» **Text for analysis**:

Checklist B: Enable and validate safely
- Set
copies=2on the dataset only. - Write a small test payload and verify behavior via space accounting deltas (expect more on-disk growth per logical write).
- Monitor latency and txg symptoms during your normal peak workload.
- Run a scrub in your normal maintenance cycle and verify “0 errors” stays true.
Checklist C: If you need existing data duplicated
- Plan space: you may temporarily need extra free space to rewrite.
- Pick a rewrite method: a controlled copy to a new dataset (preferred), or an in-place rewrite approach (riskier).
- Validate with checksums: use ZFS send/receive where appropriate to force rewrite semantics while preserving snapshots, but only if it matches your operational model.
- Age out snapshots: ensure old blocks eventually disappear, or you’ll pay for both worlds indefinitely.
FAQ
1) Does copies=2 mean I can survive two disk failures?
No. Disk failure survivability is determined by your vdev layout (mirror/RAIDZ level). copies adds additional block instances within that layout; it doesn’t create a new independent failure domain.
2) Does copies protect against silent data corruption?
ZFS checksums detect silent corruption. Redundancy repairs it. Extra copies add additional valid sources for repair when one location is bad. It improves odds for certain corruption patterns, but it’s not a replacement for proper redundancy and scrubs.
3) Is copies=2 useful on a mirrored pool?
Sometimes, for small critical datasets. But mirrors already provide multiple physical copies. On busy mirrored workloads, copies can be an expensive way to buy a small incremental reliability gain.
4) Is copies=2 useful on RAIDZ?

» **Data under study**:
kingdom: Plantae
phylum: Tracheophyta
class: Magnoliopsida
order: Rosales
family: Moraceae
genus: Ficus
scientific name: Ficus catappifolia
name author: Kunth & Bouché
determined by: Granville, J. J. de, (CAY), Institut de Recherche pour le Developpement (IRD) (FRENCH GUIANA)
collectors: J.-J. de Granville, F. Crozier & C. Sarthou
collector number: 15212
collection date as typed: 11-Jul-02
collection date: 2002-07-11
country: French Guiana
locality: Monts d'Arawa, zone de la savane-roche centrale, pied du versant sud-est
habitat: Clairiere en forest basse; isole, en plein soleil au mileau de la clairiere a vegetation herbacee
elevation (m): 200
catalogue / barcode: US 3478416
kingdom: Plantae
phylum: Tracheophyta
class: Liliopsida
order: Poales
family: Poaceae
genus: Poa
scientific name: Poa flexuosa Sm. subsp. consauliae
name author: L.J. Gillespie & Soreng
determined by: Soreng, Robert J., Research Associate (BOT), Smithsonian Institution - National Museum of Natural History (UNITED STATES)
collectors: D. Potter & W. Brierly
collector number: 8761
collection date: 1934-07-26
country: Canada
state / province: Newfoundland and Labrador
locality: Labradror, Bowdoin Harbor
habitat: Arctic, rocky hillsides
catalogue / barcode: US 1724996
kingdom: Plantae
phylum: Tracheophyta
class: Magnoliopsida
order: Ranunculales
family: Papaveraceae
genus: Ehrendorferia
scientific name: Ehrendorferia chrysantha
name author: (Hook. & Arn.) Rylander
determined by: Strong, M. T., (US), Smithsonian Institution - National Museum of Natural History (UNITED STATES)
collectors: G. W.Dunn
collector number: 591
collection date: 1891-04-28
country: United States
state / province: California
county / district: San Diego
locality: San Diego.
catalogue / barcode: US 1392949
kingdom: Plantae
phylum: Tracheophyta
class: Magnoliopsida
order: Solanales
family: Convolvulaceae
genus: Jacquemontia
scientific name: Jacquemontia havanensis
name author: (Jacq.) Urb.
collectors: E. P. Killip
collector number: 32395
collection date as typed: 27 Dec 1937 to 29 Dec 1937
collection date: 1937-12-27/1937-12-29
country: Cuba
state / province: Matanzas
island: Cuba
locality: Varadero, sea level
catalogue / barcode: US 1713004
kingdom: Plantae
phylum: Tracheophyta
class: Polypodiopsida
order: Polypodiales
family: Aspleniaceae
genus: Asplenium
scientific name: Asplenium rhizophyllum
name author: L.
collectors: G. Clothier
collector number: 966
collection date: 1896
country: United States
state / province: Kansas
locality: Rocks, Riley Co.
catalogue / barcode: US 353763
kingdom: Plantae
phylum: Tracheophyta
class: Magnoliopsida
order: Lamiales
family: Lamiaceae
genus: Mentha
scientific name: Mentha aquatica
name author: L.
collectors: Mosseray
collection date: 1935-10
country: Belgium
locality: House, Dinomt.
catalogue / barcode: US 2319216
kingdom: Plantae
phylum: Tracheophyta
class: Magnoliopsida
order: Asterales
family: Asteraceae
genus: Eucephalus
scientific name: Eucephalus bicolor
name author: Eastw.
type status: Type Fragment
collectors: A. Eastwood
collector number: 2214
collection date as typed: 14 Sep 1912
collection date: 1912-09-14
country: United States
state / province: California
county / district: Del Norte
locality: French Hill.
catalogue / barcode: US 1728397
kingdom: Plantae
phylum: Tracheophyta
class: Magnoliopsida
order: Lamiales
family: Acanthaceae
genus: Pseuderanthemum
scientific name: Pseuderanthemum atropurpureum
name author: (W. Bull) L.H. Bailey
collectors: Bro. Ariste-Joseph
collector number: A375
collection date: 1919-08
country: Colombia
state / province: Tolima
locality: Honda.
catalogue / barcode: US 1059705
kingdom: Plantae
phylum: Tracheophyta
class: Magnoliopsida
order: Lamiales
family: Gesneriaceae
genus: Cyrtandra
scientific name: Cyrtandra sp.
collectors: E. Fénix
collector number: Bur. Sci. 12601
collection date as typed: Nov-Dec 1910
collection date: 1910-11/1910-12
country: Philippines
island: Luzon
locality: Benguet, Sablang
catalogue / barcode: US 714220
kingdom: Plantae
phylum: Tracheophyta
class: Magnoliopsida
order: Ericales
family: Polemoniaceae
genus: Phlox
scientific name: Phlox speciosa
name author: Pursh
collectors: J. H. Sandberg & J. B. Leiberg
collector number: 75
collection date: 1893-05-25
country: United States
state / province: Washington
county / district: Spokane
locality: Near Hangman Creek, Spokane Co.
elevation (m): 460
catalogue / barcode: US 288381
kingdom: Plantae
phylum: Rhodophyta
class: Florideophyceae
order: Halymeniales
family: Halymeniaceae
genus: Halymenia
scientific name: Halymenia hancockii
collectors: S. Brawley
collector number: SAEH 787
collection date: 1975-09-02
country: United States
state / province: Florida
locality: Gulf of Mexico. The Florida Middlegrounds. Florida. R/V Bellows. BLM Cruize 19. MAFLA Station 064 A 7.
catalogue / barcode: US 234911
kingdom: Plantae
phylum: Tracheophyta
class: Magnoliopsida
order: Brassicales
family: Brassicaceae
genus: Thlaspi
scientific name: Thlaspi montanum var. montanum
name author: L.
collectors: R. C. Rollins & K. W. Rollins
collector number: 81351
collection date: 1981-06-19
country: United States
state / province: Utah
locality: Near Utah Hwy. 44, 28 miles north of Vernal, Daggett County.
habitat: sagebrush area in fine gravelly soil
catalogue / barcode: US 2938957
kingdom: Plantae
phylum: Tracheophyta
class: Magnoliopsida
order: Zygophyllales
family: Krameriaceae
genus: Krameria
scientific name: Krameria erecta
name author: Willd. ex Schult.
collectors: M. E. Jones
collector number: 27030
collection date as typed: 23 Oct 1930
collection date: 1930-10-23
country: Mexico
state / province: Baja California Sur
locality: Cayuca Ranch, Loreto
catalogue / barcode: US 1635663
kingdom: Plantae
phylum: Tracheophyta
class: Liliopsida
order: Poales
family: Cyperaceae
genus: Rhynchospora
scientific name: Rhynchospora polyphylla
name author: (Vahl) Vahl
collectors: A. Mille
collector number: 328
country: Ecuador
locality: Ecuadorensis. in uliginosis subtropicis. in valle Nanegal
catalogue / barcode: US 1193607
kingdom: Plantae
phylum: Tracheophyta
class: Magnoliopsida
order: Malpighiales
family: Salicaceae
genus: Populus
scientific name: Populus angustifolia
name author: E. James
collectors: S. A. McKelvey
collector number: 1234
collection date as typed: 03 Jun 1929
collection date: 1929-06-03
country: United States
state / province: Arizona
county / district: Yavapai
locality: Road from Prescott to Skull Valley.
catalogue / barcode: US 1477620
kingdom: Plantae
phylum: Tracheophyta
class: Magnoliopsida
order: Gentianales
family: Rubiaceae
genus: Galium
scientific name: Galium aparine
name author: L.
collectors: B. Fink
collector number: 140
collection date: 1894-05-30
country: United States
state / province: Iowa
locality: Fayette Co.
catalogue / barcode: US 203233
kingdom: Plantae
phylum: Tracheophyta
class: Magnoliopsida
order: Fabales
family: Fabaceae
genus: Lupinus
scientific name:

» **Problem**: According to the text on the ZFS copies setting, why doesn't copies=2 let a pool survive two disk failures? Answer in one to three sentences. The listing isn't needed here.

» **The completed task**: Surviving disk failures depends on the vdev layout, such as the mirror or RAIDZ level. The copies setting only adds more block instances inside that same layout, so it doesn't create a new independent failure domain.